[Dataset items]

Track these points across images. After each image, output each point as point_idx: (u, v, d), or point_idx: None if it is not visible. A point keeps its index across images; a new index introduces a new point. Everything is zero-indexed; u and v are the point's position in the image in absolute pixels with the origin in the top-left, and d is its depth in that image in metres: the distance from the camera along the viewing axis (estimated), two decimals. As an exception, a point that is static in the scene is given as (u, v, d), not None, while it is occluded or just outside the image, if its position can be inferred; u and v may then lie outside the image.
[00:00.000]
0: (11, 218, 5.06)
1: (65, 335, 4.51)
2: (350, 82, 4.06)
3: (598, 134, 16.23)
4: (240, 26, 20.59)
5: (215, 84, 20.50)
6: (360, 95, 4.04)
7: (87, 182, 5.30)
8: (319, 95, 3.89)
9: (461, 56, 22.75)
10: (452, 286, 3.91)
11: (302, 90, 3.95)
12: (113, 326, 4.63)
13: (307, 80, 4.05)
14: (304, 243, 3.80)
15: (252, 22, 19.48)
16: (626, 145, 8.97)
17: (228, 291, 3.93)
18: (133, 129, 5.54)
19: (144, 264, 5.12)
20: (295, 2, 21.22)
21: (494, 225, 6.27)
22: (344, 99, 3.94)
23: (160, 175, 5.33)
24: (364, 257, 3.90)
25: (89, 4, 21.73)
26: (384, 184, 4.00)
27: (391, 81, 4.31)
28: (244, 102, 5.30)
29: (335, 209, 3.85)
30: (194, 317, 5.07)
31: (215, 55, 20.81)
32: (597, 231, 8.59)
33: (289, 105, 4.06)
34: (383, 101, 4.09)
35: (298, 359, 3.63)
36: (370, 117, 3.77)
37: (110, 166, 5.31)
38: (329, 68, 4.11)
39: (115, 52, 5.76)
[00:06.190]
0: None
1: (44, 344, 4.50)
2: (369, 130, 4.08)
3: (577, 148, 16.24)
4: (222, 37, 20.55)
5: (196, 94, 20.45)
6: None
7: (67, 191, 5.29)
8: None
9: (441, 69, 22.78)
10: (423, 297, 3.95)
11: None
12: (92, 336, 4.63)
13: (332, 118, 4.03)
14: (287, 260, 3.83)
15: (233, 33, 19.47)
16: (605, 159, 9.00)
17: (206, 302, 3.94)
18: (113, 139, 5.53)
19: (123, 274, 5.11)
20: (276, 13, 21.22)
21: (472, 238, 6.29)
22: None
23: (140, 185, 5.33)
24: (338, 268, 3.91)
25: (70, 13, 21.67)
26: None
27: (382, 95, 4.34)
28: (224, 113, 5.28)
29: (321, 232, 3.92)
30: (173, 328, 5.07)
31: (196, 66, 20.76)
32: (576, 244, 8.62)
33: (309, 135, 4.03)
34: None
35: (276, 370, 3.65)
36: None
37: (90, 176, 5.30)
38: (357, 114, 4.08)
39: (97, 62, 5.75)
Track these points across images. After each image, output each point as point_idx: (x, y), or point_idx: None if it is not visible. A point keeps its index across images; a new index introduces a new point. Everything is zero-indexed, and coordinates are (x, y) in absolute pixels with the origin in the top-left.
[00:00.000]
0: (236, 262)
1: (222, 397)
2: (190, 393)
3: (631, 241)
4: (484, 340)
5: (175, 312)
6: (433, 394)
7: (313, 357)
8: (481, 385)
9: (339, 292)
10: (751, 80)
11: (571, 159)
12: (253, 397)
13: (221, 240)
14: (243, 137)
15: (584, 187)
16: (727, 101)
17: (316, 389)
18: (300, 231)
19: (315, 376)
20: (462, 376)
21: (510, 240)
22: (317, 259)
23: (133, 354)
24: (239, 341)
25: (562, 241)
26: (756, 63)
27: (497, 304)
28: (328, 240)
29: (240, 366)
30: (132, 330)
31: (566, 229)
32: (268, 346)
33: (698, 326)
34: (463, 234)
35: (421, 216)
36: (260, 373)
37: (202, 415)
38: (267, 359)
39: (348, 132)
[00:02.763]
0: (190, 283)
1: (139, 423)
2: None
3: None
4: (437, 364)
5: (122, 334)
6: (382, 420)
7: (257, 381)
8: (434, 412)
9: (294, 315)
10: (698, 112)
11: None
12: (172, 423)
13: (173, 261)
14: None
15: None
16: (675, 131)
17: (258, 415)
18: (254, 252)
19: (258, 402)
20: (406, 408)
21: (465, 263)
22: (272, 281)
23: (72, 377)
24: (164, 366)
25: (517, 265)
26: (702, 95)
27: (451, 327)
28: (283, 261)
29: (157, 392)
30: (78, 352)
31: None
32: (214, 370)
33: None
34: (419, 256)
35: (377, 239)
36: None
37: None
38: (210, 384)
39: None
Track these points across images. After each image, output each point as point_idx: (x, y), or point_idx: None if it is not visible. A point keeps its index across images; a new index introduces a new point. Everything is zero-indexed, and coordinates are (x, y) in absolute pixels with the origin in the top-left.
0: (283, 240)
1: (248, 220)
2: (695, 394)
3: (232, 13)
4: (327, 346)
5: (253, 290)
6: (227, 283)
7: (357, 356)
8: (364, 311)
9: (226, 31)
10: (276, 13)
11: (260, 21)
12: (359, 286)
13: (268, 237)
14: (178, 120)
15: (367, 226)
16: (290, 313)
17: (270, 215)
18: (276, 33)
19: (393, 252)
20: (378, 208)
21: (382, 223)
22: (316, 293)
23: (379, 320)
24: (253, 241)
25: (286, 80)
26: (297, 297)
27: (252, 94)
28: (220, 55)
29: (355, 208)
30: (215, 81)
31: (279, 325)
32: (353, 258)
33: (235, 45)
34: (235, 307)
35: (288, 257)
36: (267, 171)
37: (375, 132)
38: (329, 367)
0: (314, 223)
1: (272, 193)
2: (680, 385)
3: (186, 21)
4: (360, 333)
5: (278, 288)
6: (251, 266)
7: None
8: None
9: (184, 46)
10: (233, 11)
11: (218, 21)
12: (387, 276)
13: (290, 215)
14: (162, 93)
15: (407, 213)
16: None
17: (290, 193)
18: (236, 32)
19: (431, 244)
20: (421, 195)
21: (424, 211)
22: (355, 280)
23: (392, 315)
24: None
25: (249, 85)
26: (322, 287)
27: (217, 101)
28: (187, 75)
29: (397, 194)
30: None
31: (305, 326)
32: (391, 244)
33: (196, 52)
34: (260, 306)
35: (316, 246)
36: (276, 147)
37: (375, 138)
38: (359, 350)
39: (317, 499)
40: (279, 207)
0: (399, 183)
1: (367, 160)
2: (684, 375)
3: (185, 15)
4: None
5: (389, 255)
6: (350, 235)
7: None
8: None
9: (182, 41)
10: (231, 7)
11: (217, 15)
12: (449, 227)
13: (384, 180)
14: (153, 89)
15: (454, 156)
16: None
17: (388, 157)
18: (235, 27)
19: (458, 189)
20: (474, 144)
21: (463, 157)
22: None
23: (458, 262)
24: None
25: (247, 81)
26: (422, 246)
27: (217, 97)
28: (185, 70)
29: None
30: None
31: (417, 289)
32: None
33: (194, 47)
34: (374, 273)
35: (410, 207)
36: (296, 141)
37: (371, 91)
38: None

TASK DESCRIPTION: Reproduce the entries above in full, exactly as they read.

COMPLETED EXERCISE:
Track these points across images. After each image, output each point as point_idx: (u, v, d), or point_idx: None if it is not visible. A point keeps its index across images; a new index introduces a new point. Everything is zero-indexed; u and v are the point's position in the image in absolute pixels with the origin in the top-left, and d is its depth in that image in metres: the distance from the camera along the viewing axis (estimated), two decimals. As an exception, a point that is static in the scene is given as (u, v, d), not None, while it is occluded or just outside the image, if its position can be inferred; u and v may then lie outside the image.
[00:00.000]
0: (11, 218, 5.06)
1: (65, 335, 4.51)
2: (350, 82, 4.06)
3: (598, 134, 16.23)
4: (240, 26, 20.59)
5: (215, 84, 20.50)
6: (360, 95, 4.04)
7: (87, 182, 5.30)
8: (319, 95, 3.89)
9: (461, 56, 22.75)
10: (452, 286, 3.91)
11: (302, 90, 3.95)
12: (113, 326, 4.63)
13: (307, 80, 4.05)
14: (304, 243, 3.80)
15: (252, 22, 19.48)
16: (626, 145, 8.97)
17: (228, 291, 3.93)
18: (133, 129, 5.54)
19: (144, 264, 5.12)
20: (295, 2, 21.22)
21: (494, 225, 6.27)
22: (344, 99, 3.94)
23: (160, 175, 5.33)
24: (364, 257, 3.90)
25: (89, 4, 21.73)
26: (384, 184, 4.00)
27: (391, 81, 4.31)
28: (244, 102, 5.30)
29: (335, 209, 3.85)
30: (194, 317, 5.07)
31: (215, 55, 20.81)
32: (597, 231, 8.59)
33: (289, 105, 4.06)
34: (383, 101, 4.09)
35: (298, 359, 3.63)
36: (370, 117, 3.77)
37: (110, 166, 5.31)
38: (329, 68, 4.11)
39: (115, 52, 5.76)
[00:06.190]
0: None
1: (44, 344, 4.50)
2: (369, 130, 4.08)
3: (577, 148, 16.24)
4: (222, 37, 20.55)
5: (196, 94, 20.45)
6: None
7: (67, 191, 5.29)
8: None
9: (441, 69, 22.78)
10: (423, 297, 3.95)
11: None
12: (92, 336, 4.63)
13: (332, 118, 4.03)
14: (287, 260, 3.83)
15: (233, 33, 19.47)
16: (605, 159, 9.00)
17: (206, 302, 3.94)
18: (113, 139, 5.53)
19: (123, 274, 5.11)
20: (276, 13, 21.22)
21: (472, 238, 6.29)
22: None
23: (140, 185, 5.33)
24: (338, 268, 3.91)
25: (70, 13, 21.67)
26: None
27: (382, 95, 4.34)
28: (224, 113, 5.28)
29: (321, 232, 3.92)
30: (173, 328, 5.07)
31: (196, 66, 20.76)
32: (576, 244, 8.62)
33: (309, 135, 4.03)
34: None
35: (276, 370, 3.65)
36: None
37: (90, 176, 5.30)
38: (357, 114, 4.08)
39: (97, 62, 5.75)
Track these points across images. After each image, output each point as point_idx: (x, y), or point_idx: None if it is not visible. A point keeps its index across images; a new index introduces a new point. Everything is zero-indexed, and coordinates are (x, y) in absolute pixels with the origin in the top-left.
[00:00.000]
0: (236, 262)
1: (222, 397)
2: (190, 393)
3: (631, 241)
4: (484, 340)
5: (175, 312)
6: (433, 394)
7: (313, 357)
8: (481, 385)
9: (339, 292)
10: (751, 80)
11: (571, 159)
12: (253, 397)
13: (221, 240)
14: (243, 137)
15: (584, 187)
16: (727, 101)
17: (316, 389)
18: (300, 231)
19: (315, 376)
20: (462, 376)
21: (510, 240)
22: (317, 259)
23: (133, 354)
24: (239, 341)
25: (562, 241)
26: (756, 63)
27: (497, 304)
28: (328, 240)
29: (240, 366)
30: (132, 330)
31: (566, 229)
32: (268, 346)
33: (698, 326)
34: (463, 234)
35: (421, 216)
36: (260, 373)
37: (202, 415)
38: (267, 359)
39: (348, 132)
[00:02.763]
0: (190, 283)
1: (139, 423)
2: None
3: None
4: (437, 364)
5: (122, 334)
6: (382, 420)
7: (257, 381)
8: (434, 412)
9: (294, 315)
10: (698, 112)
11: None
12: (172, 423)
13: (173, 261)
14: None
15: None
16: (675, 131)
17: (258, 415)
18: (254, 252)
19: (258, 402)
20: (406, 408)
21: (465, 263)
22: (272, 281)
23: (72, 377)
24: (164, 366)
25: (517, 265)
26: (702, 95)
27: (451, 327)
28: (283, 261)
29: (157, 392)
30: (78, 352)
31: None
32: (214, 370)
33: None
34: (419, 256)
35: (377, 239)
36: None
37: None
38: (210, 384)
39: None
Track these points across images. After each image, output each point as point_idx: (x, y), or point_idx: None if it is not visible. A point keeps its index across images; a new index introduces a new point. Everything is zero-indexed, and coordinates are (x, y) in absolute pixels with the origin in the top-left.
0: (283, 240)
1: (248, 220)
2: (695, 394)
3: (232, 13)
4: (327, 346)
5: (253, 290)
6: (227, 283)
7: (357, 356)
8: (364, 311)
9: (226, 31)
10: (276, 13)
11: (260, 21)
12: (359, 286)
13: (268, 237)
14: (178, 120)
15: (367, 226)
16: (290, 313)
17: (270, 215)
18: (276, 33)
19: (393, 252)
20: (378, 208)
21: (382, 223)
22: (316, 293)
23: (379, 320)
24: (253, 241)
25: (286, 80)
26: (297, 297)
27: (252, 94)
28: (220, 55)
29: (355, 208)
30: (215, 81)
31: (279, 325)
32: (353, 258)
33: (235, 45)
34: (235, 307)
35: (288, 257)
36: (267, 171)
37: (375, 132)
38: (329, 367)
0: (314, 223)
1: (272, 193)
2: (680, 385)
3: (186, 21)
4: (360, 333)
5: (278, 288)
6: (251, 266)
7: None
8: None
9: (184, 46)
10: (233, 11)
11: (218, 21)
12: (387, 276)
13: (290, 215)
14: (162, 93)
15: (407, 213)
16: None
17: (290, 193)
18: (236, 32)
19: (431, 244)
20: (421, 195)
21: (424, 211)
22: (355, 280)
23: (392, 315)
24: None
25: (249, 85)
26: (322, 287)
27: (217, 101)
28: (187, 75)
29: (397, 194)
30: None
31: (305, 326)
32: (391, 244)
33: (196, 52)
34: (260, 306)
35: (316, 246)
36: (276, 147)
37: (375, 138)
38: (359, 350)
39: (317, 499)
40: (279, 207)
0: (399, 183)
1: (367, 160)
2: (684, 375)
3: (185, 15)
4: None
5: (389, 255)
6: (350, 235)
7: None
8: None
9: (182, 41)
10: (231, 7)
11: (217, 15)
12: (449, 227)
13: (384, 180)
14: (153, 89)
15: (454, 156)
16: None
17: (388, 157)
18: (235, 27)
19: (458, 189)
20: (474, 144)
21: (463, 157)
22: None
23: (458, 262)
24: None
25: (247, 81)
26: (422, 246)
27: (217, 97)
28: (185, 70)
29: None
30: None
31: (417, 289)
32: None
33: (194, 47)
34: (374, 273)
35: (410, 207)
36: (296, 141)
37: (371, 91)
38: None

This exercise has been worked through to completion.